> _Task brief_
Write out each line of the rows below without changing a character, and leave out the pictures.

(Dataset records)
^^^^^^^^
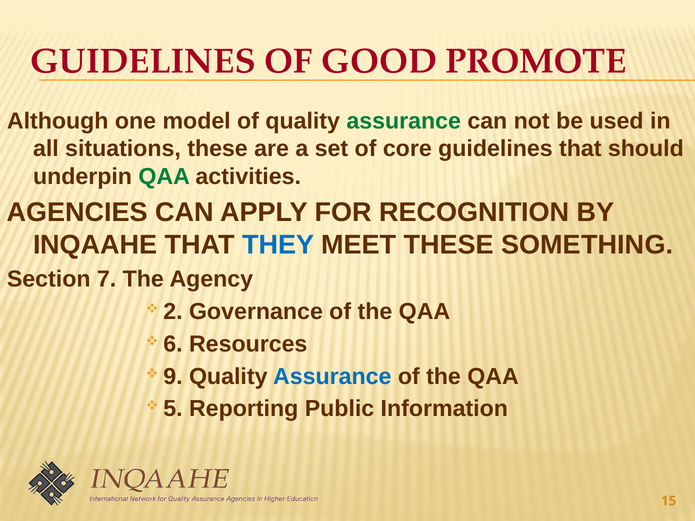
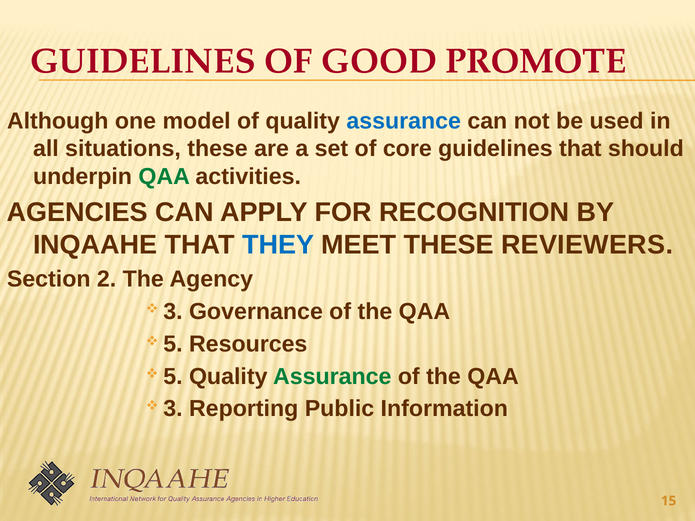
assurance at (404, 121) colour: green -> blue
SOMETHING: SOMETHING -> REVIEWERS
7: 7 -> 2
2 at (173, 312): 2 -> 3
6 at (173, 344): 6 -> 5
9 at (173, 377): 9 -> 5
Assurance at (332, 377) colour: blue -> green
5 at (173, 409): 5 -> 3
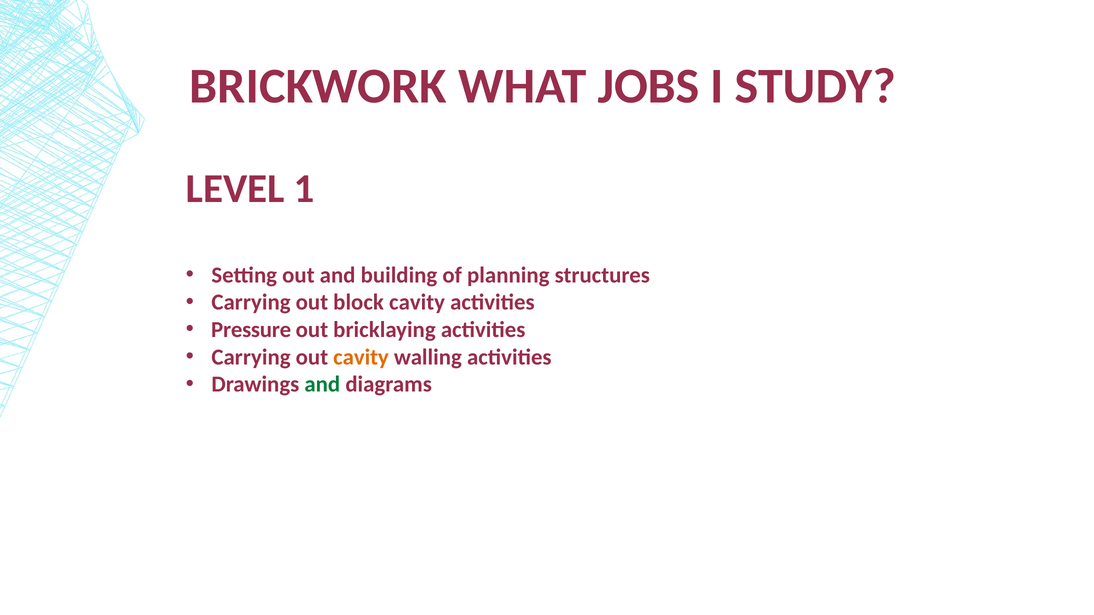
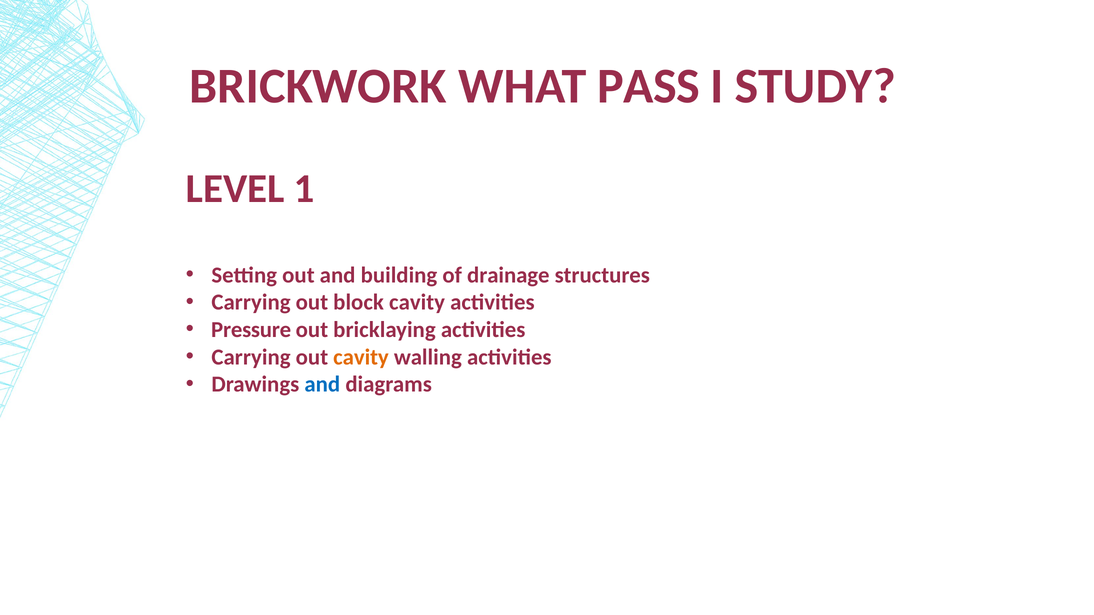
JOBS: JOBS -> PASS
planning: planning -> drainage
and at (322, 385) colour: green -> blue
^^^^^^^^
> _The answer_
assurance at (404, 121) colour: green -> blue
SOMETHING: SOMETHING -> REVIEWERS
7: 7 -> 2
2 at (173, 312): 2 -> 3
6 at (173, 344): 6 -> 5
9 at (173, 377): 9 -> 5
Assurance at (332, 377) colour: blue -> green
5 at (173, 409): 5 -> 3
JOBS: JOBS -> PASS
planning: planning -> drainage
and at (322, 385) colour: green -> blue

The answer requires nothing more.